__What you will do__.
Since the copy must hold text only, transcribe the data below exactly and omit the images.

(Document structure recognition data)
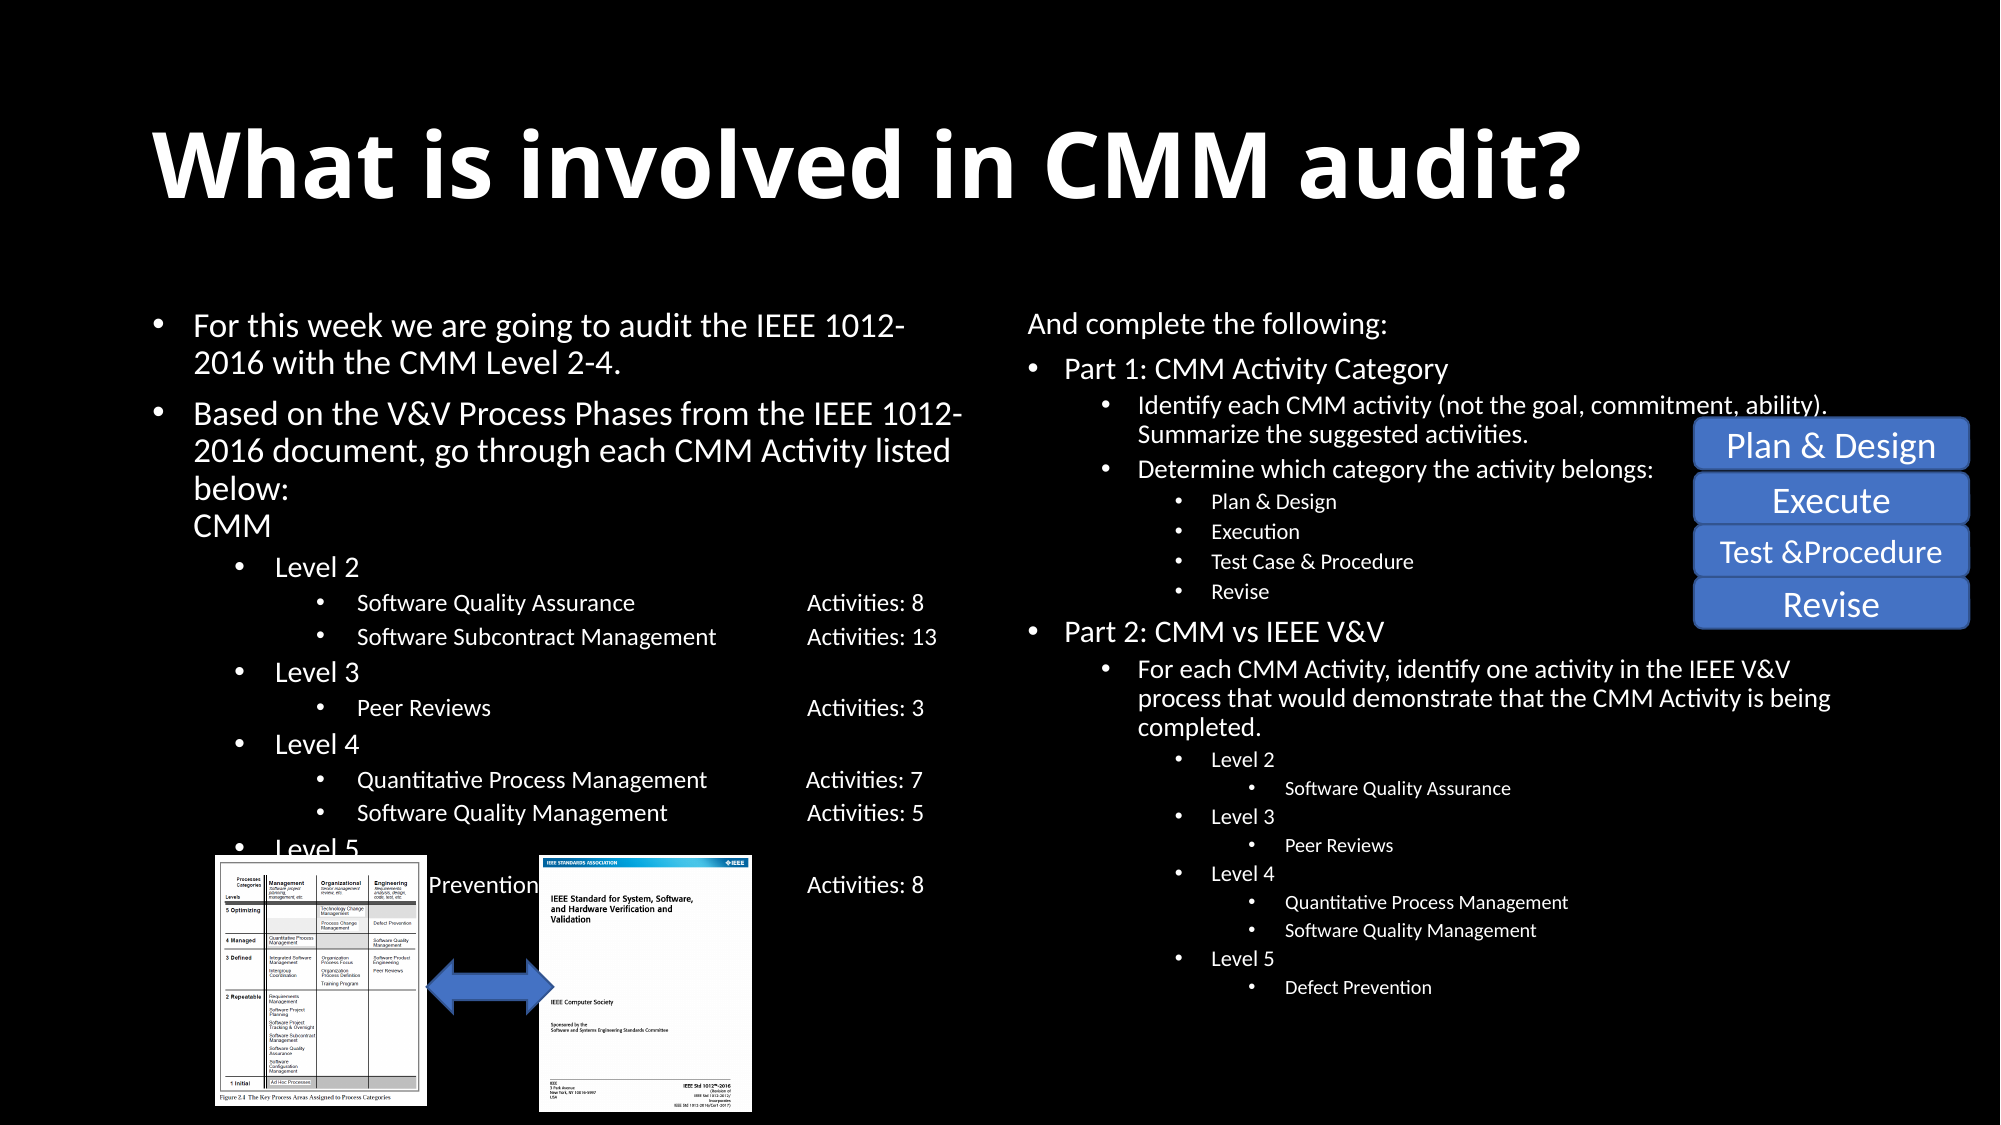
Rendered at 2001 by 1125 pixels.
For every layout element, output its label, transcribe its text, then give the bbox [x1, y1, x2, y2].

picture [215, 855, 427, 1106]
list And complete the following: Part 1: CMM Activity Category Identify each CMM activity (not the goal, commitment, ability). Summarize the suggested activities. Determine which category the activity belongs: Plan & Design Execution Test Case & Procedure Revise Part 2: CMM vs IEEE V&V For each CMM Activity, identify one activity in the IEEE V&V process that would demonstrate that the CMM Activity is being completed. Level 2 Software Quality Assurance Level 3 Peer Reviews Level 4 Quantitative Process Management Software Quality Management Level 5 Defect Prevention [1012, 299, 1863, 1014]
picture [539, 855, 752, 1112]
text_box [427, 958, 539, 1016]
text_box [1693, 417, 1970, 629]
list For this week we are going to audit the IEEE 1012-2016 with the CMM Level 2-4. Based on the V&V Process Phases from the IEEE 1012-2016 document, go through each CMM Activity listed below: CMM Level 2 Software Quality Assurance Activities: 8 Software Subcontract Management Activities: 13 Level 3 Peer Reviews Activities: 3 Level 4 Quantitative Process Management Activities: 7 Software Quality Management Activities: 5 Level 5 Defect Prevention Activities: 8 [137, 299, 988, 1014]
title What is involved in CMM audit? [137, 59, 1863, 278]
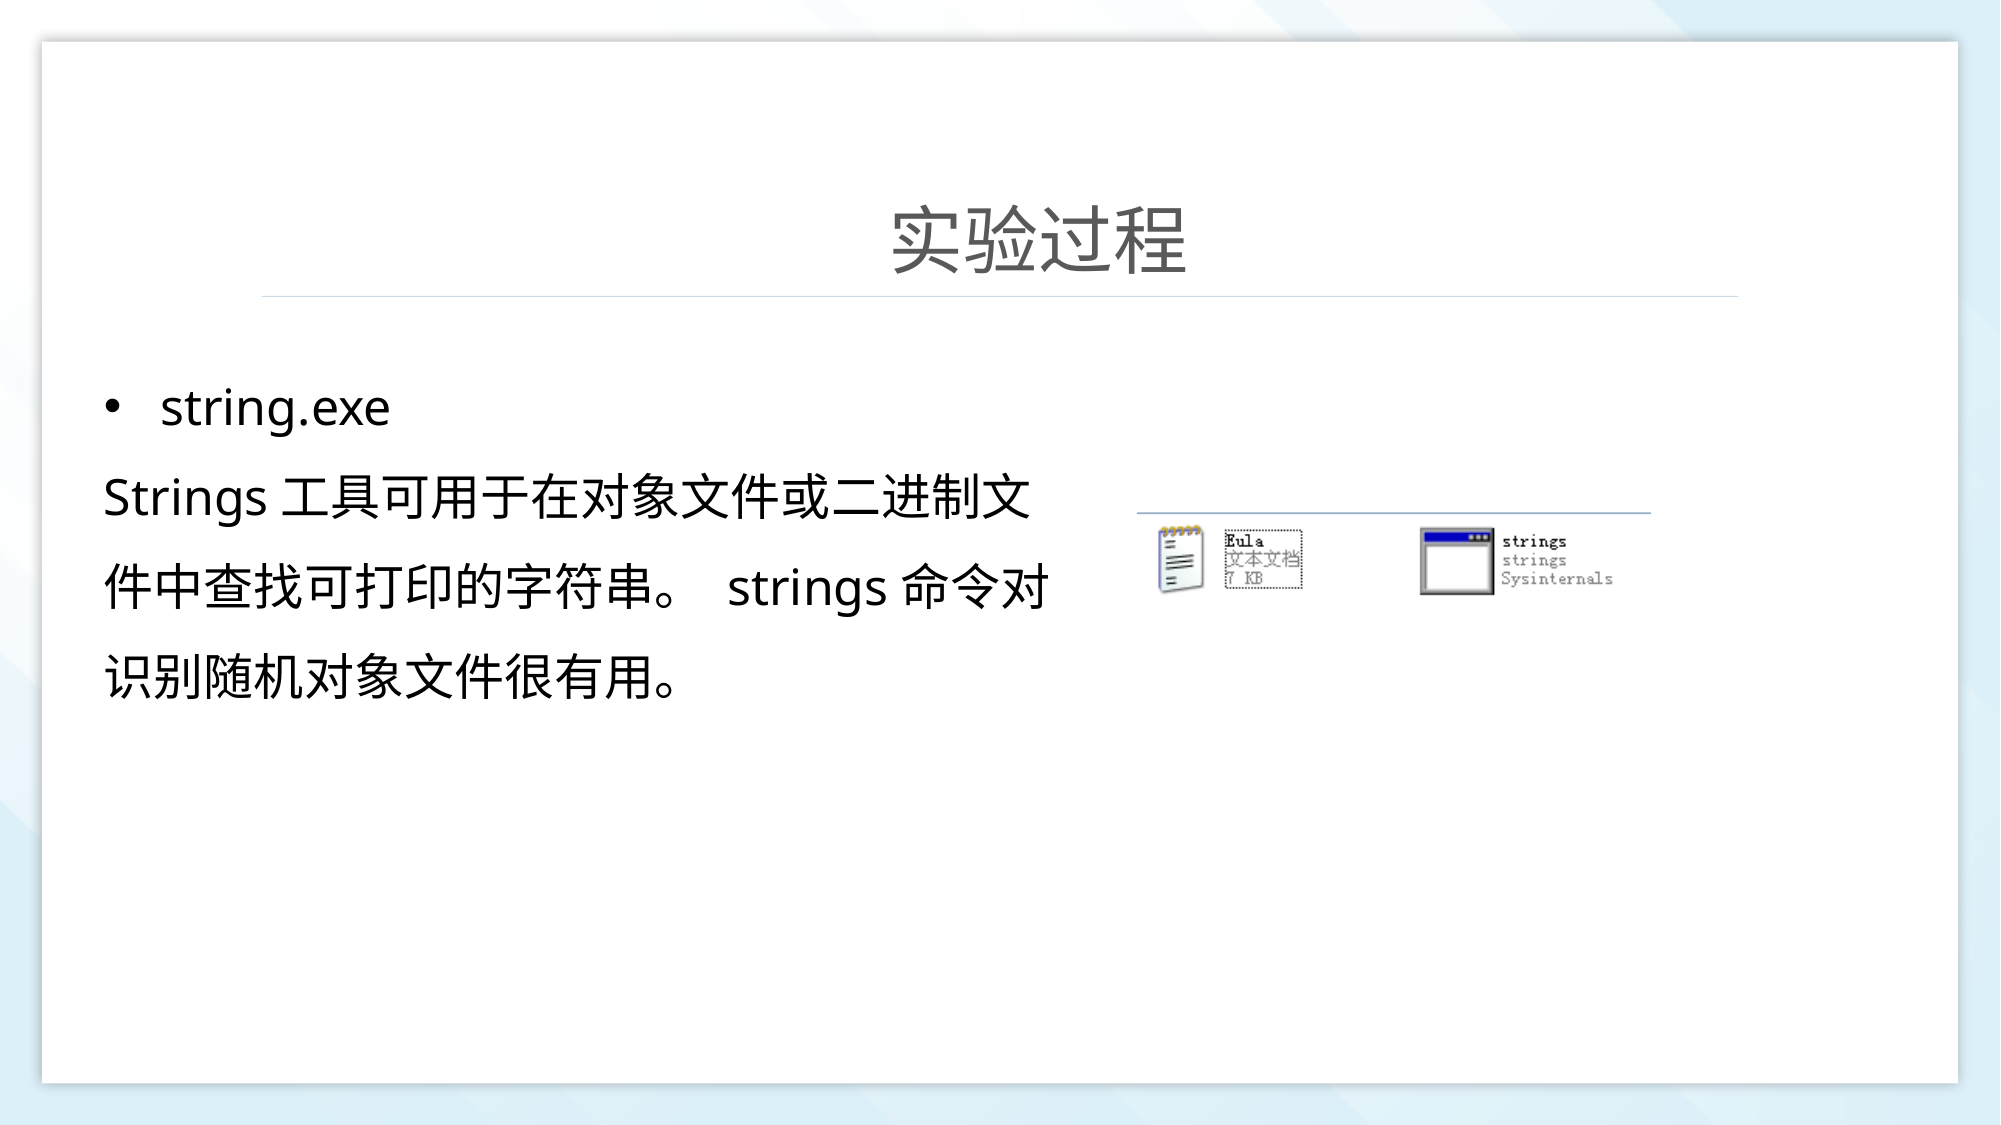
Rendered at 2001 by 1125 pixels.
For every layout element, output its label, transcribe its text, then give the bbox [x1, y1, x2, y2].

picture [0, 0, 2001, 1125]
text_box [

__Task solution__.
Rendered at 2001 by 1125 pixels.
For every layout element, output its label, transcribe its text, then give the bbox [x1, y1, x2, y2].

picture [215, 855, 427, 1106]
list And complete the following: Part 1: CMM Activity Category Identify each CMM activity (not the goal, commitment, ability). Summarize the suggested activities. Determine which category the activity belongs: Plan & Design Execution Test Case & Procedure Revise Part 2: CMM vs IEEE V&V For each CMM Activity, identify one activity in the IEEE V&V process that would demonstrate that the CMM Activity is being completed. Level 2 Software Quality Assurance Level 3 Peer Reviews Level 4 Quantitative Process Management Software Quality Management Level 5 Defect Prevention [1012, 299, 1863, 1014]
picture [539, 855, 752, 1112]
text_box [427, 958, 539, 1016]
text_box [1693, 417, 1970, 629]
list For this week we are going to audit the IEEE 1012-2016 with the CMM Level 2-4. Based on the V&V Process Phases from the IEEE 1012-2016 document, go through each CMM Activity listed below: CMM Level 2 Software Quality Assurance Activities: 8 Software Subcontract Management Activities: 13 Level 3 Peer Reviews Activities: 3 Level 4 Quantitative Process Management Activities: 7 Software Quality Management Activities: 5 Level 5 Defect Prevention Activities: 8 [137, 299, 988, 1014]
title What is involved in CMM audit? [137, 59, 1863, 278]
Rendered at 2001 by 1125 pixels.
For every layout element, output its label, transcribe its text, then give the bbox [x1, y1, x2, y2].

picture [0, 0, 2001, 1125]
text_box [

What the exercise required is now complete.